[Text shown]
Buddhist temple in Fukuoka Prefecture, Japan

Shōfuku-ji (聖福寺) is a Buddhist temple located in the Gokushōmachi neighborhood of Hakata, Fukuoka, Japan. It belongs to the Rinzai school Myōshin-ji-branch of Japanese Zen. Its sangō prefix is Ankokuzan (安国山). It was founded by Eisai with support from Minamoto no Yoritomo, and is the oldest Zen temple in Japan. Its precincts were designated a National Historic Site in 1969.

==History==
According to the "Eisai Genjo"(栄西言上状) handed down at the temple, in 1195, after Eisai, the founder of Japan's Rinzai school, returned from Sung China, he was given eight chō (approximately 900 meters square) by Minamoto no Yoritomo to construct a temple was built on the site of Hyaku-do, a chapel which had been built by Chinese expatriates living in Hakata. The new temple was completed in 1204, and was given a plaque with calligraphy by Emperor Go-Toba for its Sanmon gate. This was Japan's first full-fledged Zen temple and Zen dojo. At its peak, it had 38 sub-temples and chapels in addition to its seven main halls and was the central temple of Hakata. Within the temple grounds, a market town (called "Kannai") was formed, and many place names of modern Hakata still reflect buildings of features of that settlement: Fugendo, Nakakoji, Uomachi, Amaya, Hasuike, and Nishimon. In addition, this was also the location of Chinzei Bugyō, the shogunate's official representative for Kyushu, and served as a point of contact for diplomatic negotiations, producing bilingual monks. In 1563, the temple was destroyed by fire during the wars of the Sengoku period. The temple was revived in 1570, but again in 1574, the temple completely disappeared and fell into disrepair. In 1587, the precincts were considerably reduced due to Toyotomi Hideyoshi's reconstruction of Hakata, but the daimyo Kobayakawa Takakage donated additional land, and under his protection many structures were rebuilt. The temple received addition territory from Toyotomi Hideyoshi in 1595 and Kuroda Nagamasa in 1600.
[/Text shown]
[Extracted records]
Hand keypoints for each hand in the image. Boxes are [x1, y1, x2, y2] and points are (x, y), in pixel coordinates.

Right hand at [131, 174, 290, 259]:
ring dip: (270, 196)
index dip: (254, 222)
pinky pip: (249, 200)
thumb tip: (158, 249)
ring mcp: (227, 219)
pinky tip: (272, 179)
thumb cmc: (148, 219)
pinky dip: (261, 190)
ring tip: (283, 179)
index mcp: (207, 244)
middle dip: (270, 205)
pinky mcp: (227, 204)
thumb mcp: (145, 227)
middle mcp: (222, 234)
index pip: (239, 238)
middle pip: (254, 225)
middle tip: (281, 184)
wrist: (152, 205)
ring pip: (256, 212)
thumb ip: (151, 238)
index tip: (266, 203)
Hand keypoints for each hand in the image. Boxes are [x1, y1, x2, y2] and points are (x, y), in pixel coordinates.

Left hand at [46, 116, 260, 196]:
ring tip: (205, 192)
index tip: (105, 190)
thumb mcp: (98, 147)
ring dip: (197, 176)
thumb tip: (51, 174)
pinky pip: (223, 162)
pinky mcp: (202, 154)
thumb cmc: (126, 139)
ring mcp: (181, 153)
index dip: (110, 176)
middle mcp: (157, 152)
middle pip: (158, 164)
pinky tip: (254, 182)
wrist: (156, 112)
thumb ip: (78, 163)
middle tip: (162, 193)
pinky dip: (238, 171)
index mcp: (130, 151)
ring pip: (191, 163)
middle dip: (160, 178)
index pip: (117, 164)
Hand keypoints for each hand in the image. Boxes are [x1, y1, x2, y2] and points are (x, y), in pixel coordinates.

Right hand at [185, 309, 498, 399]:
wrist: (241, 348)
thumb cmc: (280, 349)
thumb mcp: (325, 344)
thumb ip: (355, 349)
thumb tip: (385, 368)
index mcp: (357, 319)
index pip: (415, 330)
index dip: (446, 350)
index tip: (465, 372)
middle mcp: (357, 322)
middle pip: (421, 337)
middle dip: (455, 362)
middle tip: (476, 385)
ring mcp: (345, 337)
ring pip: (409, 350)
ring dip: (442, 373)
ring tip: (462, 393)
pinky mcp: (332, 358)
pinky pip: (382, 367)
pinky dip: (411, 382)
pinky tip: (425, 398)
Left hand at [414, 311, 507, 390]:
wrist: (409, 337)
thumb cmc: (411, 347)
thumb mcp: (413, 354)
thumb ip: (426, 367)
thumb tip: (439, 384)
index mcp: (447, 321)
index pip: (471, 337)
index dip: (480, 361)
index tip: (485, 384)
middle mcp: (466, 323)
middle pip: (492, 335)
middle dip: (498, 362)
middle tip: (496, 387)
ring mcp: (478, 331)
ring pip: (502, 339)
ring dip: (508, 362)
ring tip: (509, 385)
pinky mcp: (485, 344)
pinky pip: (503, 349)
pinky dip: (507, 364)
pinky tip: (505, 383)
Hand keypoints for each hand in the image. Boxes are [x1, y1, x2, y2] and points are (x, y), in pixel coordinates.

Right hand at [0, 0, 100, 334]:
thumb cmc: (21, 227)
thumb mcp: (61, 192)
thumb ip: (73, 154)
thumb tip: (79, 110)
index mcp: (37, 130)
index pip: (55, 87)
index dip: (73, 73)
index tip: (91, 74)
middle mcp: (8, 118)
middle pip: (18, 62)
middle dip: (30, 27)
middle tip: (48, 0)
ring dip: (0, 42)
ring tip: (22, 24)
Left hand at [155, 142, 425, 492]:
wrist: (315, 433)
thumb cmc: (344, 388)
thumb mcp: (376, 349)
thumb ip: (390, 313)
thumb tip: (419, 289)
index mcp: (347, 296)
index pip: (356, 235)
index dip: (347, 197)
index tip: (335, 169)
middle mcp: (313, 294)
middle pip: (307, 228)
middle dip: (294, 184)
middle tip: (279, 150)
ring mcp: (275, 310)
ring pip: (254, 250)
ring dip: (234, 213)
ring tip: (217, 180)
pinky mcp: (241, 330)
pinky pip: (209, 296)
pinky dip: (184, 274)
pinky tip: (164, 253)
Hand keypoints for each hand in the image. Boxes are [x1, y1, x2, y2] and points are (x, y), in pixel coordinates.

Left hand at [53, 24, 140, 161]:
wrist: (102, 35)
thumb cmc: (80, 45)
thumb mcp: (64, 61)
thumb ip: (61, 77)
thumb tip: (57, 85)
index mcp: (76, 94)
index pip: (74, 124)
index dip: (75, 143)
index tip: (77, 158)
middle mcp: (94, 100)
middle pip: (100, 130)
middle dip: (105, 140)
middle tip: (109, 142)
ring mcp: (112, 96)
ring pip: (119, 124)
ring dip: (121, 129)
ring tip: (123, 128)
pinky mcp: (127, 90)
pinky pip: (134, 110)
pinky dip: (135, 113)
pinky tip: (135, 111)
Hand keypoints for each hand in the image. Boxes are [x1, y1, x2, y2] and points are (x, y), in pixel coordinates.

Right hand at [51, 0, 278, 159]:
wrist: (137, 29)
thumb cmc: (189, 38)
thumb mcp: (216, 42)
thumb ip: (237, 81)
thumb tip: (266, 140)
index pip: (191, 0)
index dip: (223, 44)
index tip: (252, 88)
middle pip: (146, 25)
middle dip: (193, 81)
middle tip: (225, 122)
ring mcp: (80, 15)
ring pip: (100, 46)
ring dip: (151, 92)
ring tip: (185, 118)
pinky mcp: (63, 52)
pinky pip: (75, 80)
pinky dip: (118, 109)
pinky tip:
[/Extracted records]
● Activity 1: In the Shōfuku-ji text, what year was the new temple completed?
● Activity 2: Rewrite the Shōfuku-ji text from "Buddhist temple in" to "Site in 1969.", putting "Special Historic Site" in place of "National Historic Site".
● Activity 3:
Do these statements agree with the Shōfuku-ji text? Answer yes or no for each, and quote the words that decide it.
(a) Shōfuku-ji belongs to the Sōtō school of Japanese Zen.
(b) The temple was destroyed by fire in 1563.
(c) Kobayakawa Takakage donated additional land to the temple.
Answer using only the Shōfuku-ji text.

● Answer 1: 1204

● Answer 2:
Buddhist temple in Fukuoka Prefecture, Japan

Shōfuku-ji (聖福寺) is a Buddhist temple located in the Gokushōmachi neighborhood of Hakata, Fukuoka, Japan. It belongs to the Rinzai school Myōshin-ji-branch of Japanese Zen. Its sangō prefix is Ankokuzan (安国山). It was founded by Eisai with support from Minamoto no Yoritomo, and is the oldest Zen temple in Japan. Its precincts were designated a Special Historic Site in 1969.

● Answer 3:
(a) No: "It belongs to the Rinzai school Myōshin-ji-branch of Japanese Zen."
(b) Yes: "In 1563, the temple was destroyed by fire during the wars of the Sengoku period."
(c) Yes: "the daimyo Kobayakawa Takakage donated additional land"